> [ACTION ITEM]
Leaving out all images, write out the records that follow exactly.

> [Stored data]
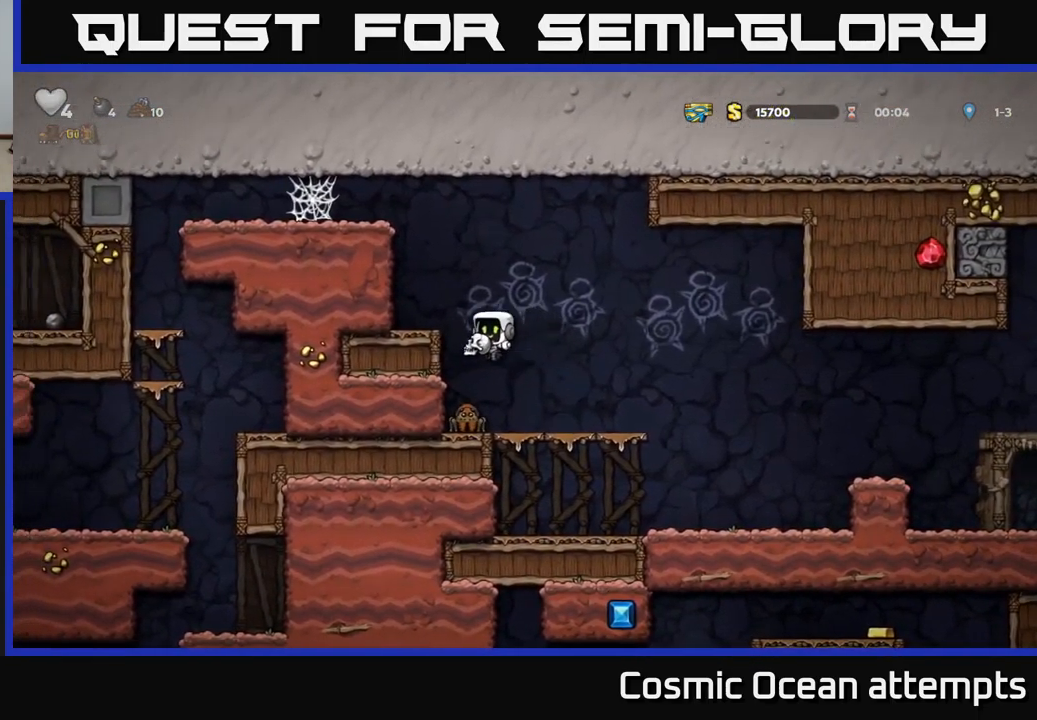
{"buttons": ["DPAD_LEFT"], "left_stick": "center", "events": [[67, "A", "down"], [400, "DPAD_LEFT", "down"], [500, "A", "up"]]}
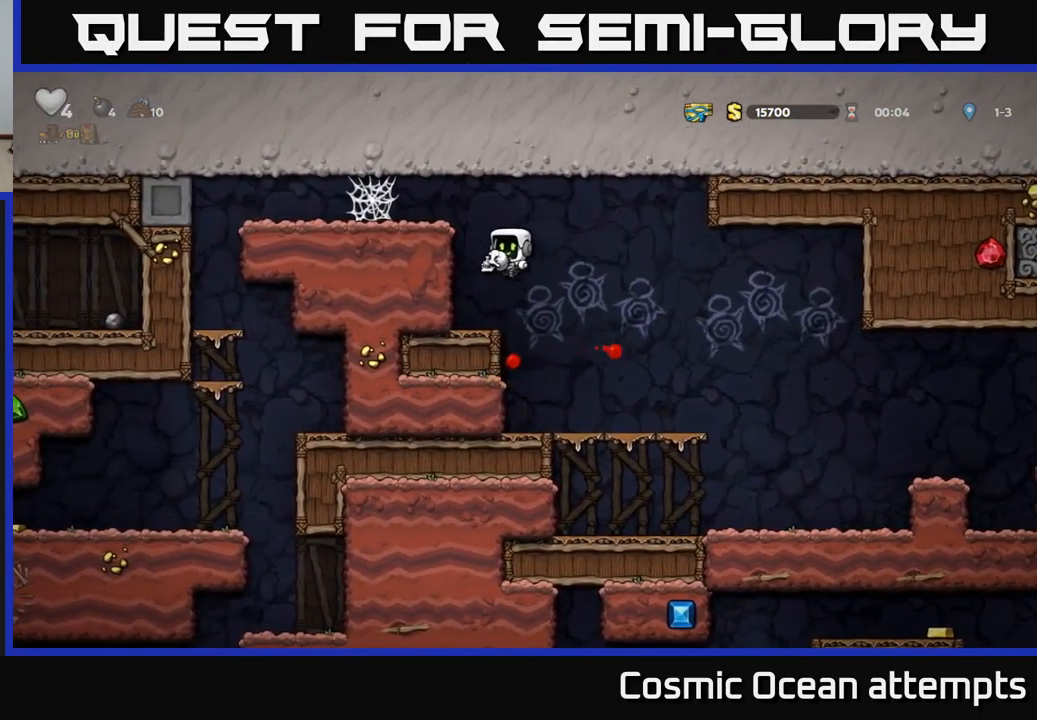
{"buttons": ["DPAD_LEFT"], "left_stick": "center", "events": [[233, "A", "down"], [483, "A", "up"]]}
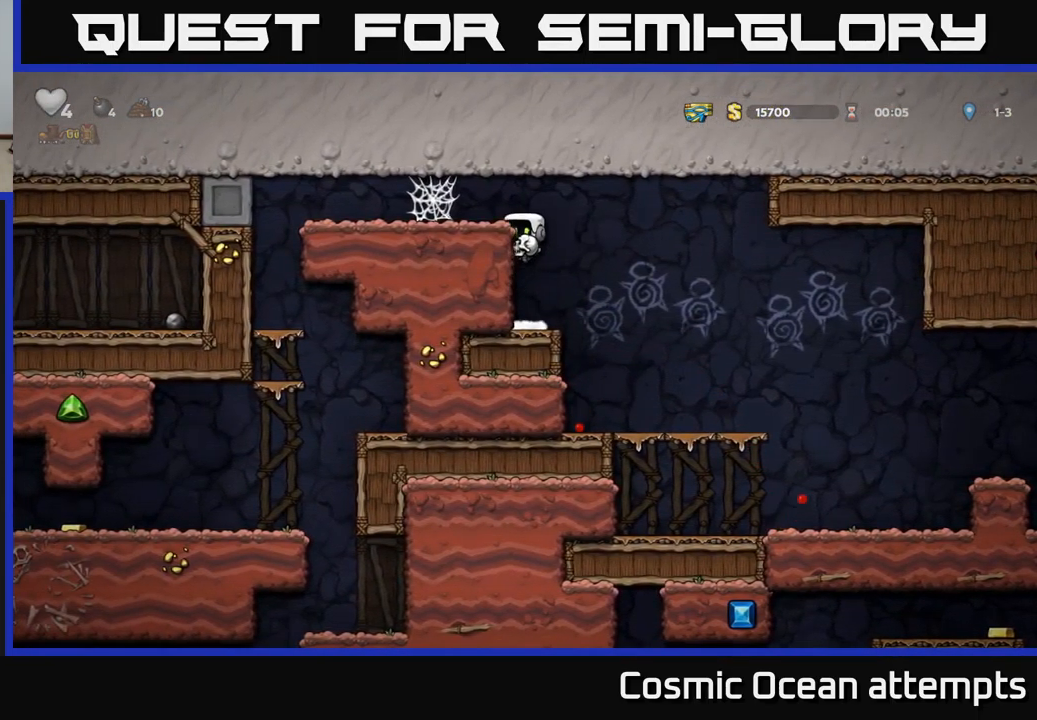
{"buttons": ["A", "DPAD_LEFT"], "left_stick": "center", "events": [[133, "A", "down"], [283, "A", "up"], [383, "A", "down"]]}
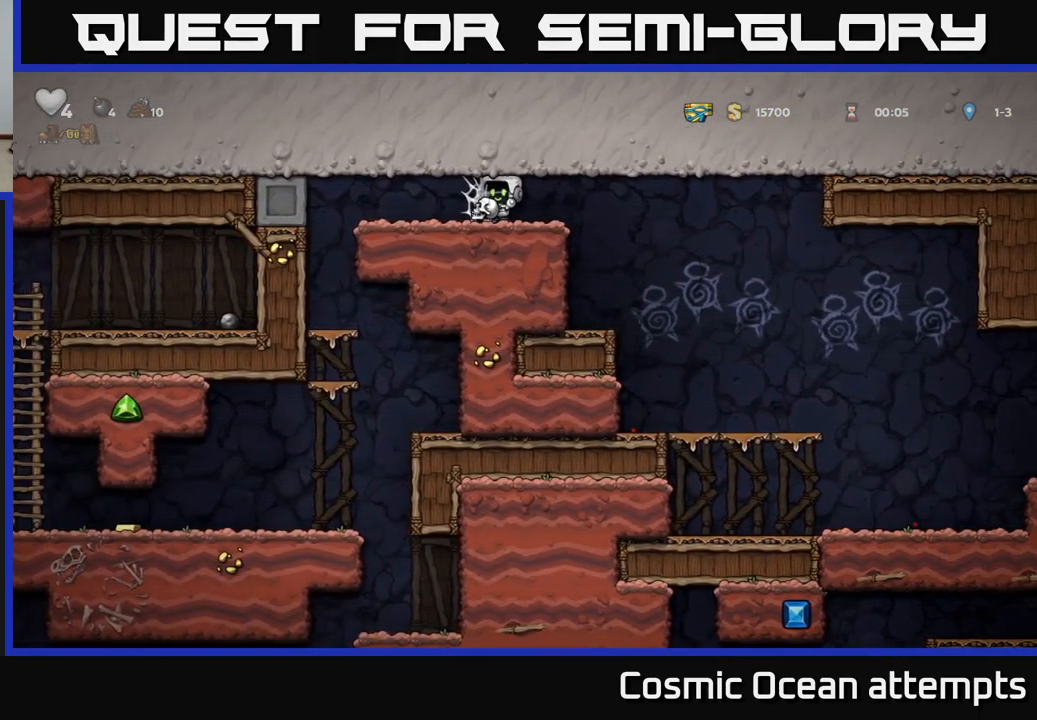
{"buttons": ["DPAD_LEFT"], "left_stick": "center", "events": [[33, "A", "up"], [133, "A", "down"], [233, "A", "up"], [317, "A", "down"], [400, "A", "up"]]}
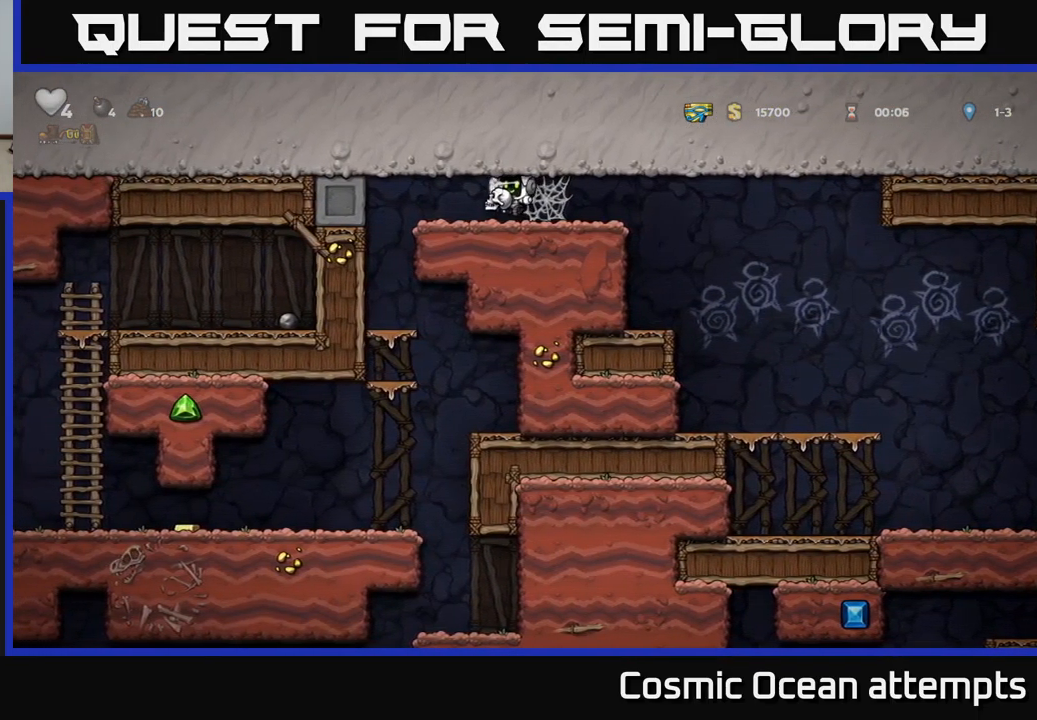
{"buttons": [], "left_stick": "center", "events": [[17, "A", "down"], [100, "A", "up"], [333, "DPAD_LEFT", "up"]]}
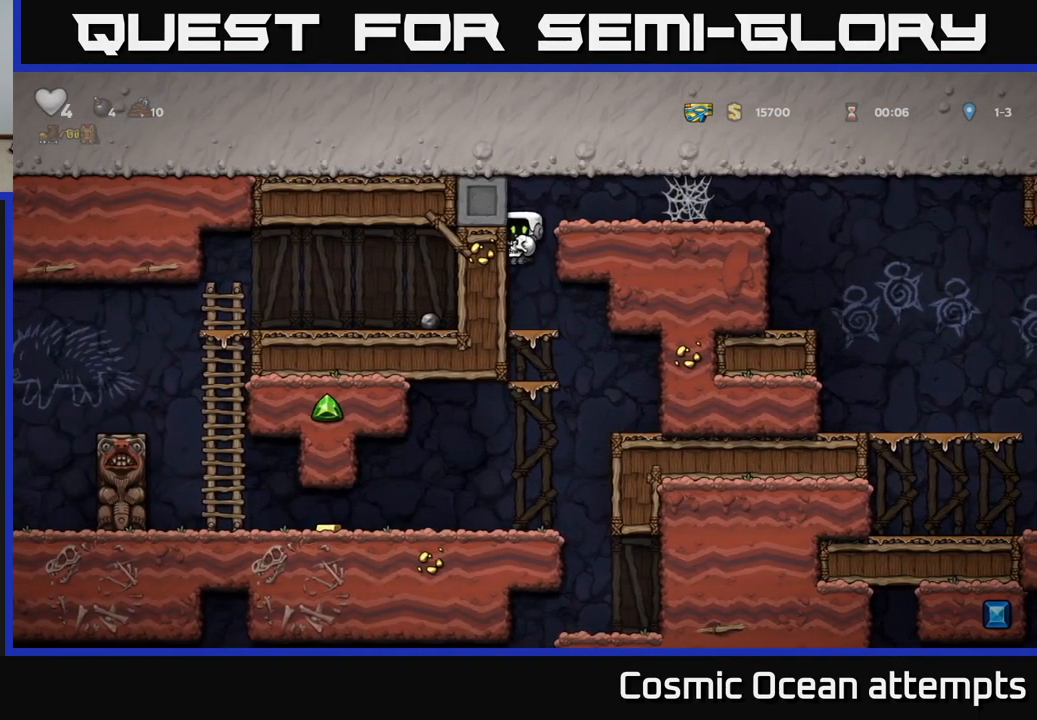
{"buttons": ["A", "DPAD_DOWN"], "left_stick": "center", "events": [[17, "DPAD_DOWN", "down"], [150, "A", "down"], [267, "A", "up"], [433, "A", "down"]]}
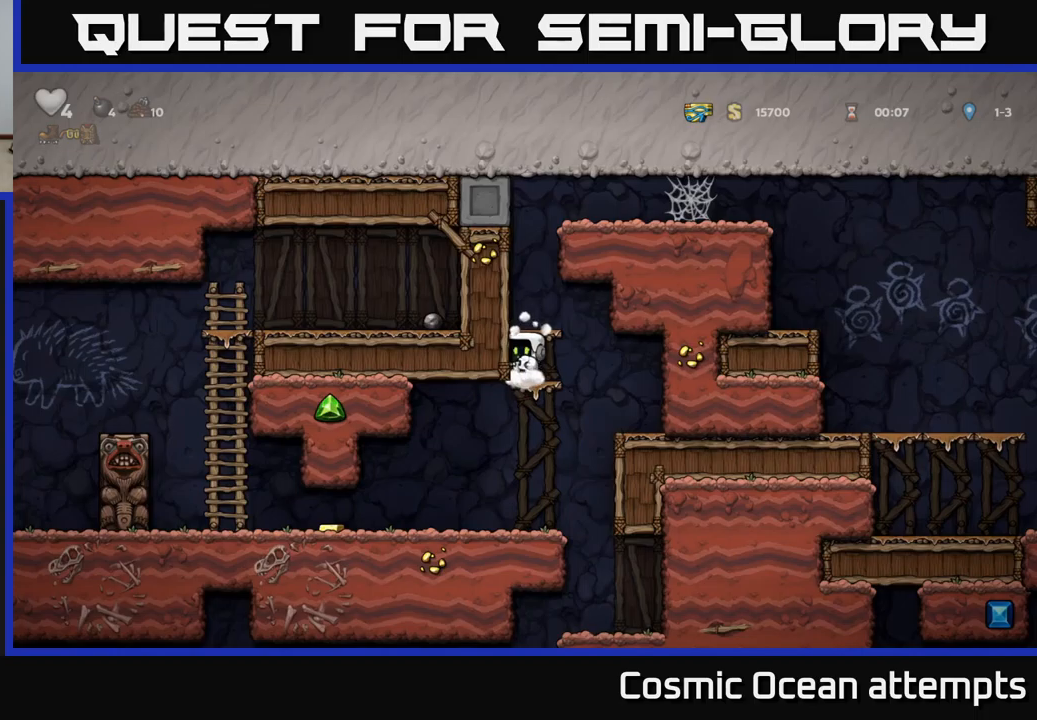
{"buttons": ["DPAD_LEFT"], "left_stick": "center", "events": [[33, "A", "up"], [133, "DPAD_DOWN", "up"], [167, "DPAD_LEFT", "down"]]}
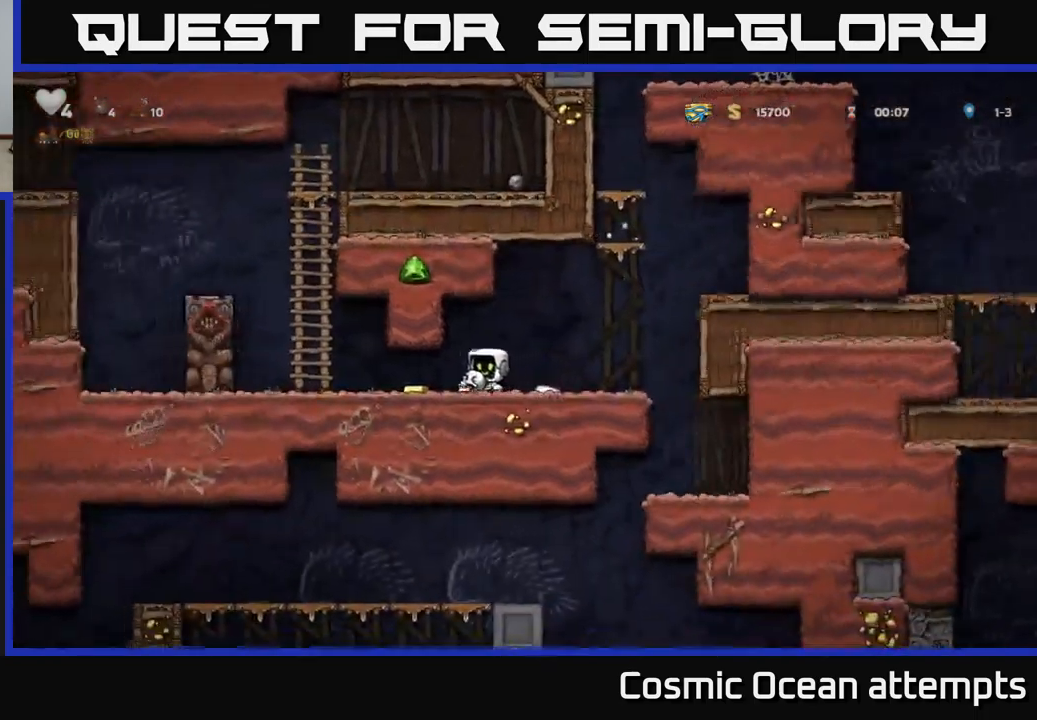
{"buttons": ["DPAD_UP"], "left_stick": "center", "events": [[217, "A", "down"], [250, "DPAD_UP", "down"], [283, "DPAD_LEFT", "up"], [417, "A", "up"]]}
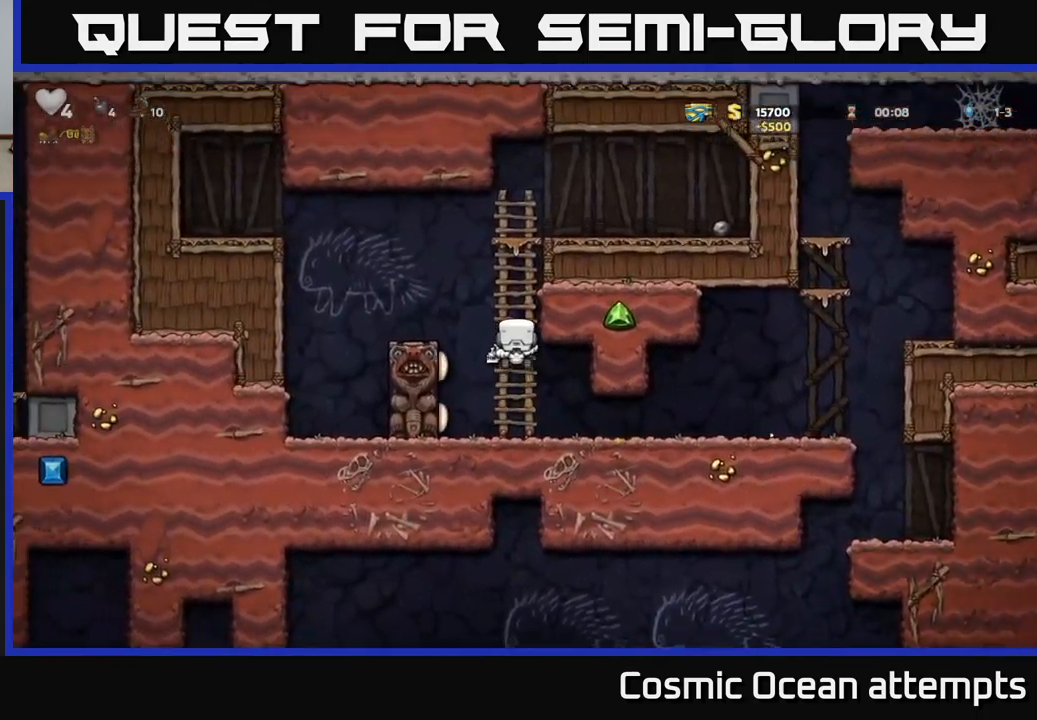
{"buttons": [], "left_stick": "center", "events": [[33, "A", "down"], [33, "DPAD_LEFT", "down"], [50, "DPAD_UP", "up"], [150, "A", "up"], [300, "DPAD_LEFT", "up"]]}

> [WRITTEN SOLUTION]
{"buttons": ["DPAD_LEFT"], "left_stick": "center", "events": [[67, "A", "down"], [400, "DPAD_LEFT", "down"], [500, "A", "up"]]}
{"buttons": ["DPAD_LEFT"], "left_stick": "center", "events": [[233, "A", "down"], [483, "A", "up"]]}
{"buttons": ["A", "DPAD_LEFT"], "left_stick": "center", "events": [[133, "A", "down"], [283, "A", "up"], [383, "A", "down"]]}
{"buttons": ["DPAD_LEFT"], "left_stick": "center", "events": [[33, "A", "up"], [133, "A", "down"], [233, "A", "up"], [317, "A", "down"], [400, "A", "up"]]}
{"buttons": [], "left_stick": "center", "events": [[17, "A", "down"], [100, "A", "up"], [333, "DPAD_LEFT", "up"]]}
{"buttons": ["A", "DPAD_DOWN"], "left_stick": "center", "events": [[17, "DPAD_DOWN", "down"], [150, "A", "down"], [267, "A", "up"], [433, "A", "down"]]}
{"buttons": ["DPAD_LEFT"], "left_stick": "center", "events": [[33, "A", "up"], [133, "DPAD_DOWN", "up"], [167, "DPAD_LEFT", "down"]]}
{"buttons": ["DPAD_UP"], "left_stick": "center", "events": [[217, "A", "down"], [250, "DPAD_UP", "down"], [283, "DPAD_LEFT", "up"], [417, "A", "up"]]}
{"buttons": [], "left_stick": "center", "events": [[33, "A", "down"], [33, "DPAD_LEFT", "down"], [50, "DPAD_UP", "up"], [150, "A", "up"], [300, "DPAD_LEFT", "up"]]}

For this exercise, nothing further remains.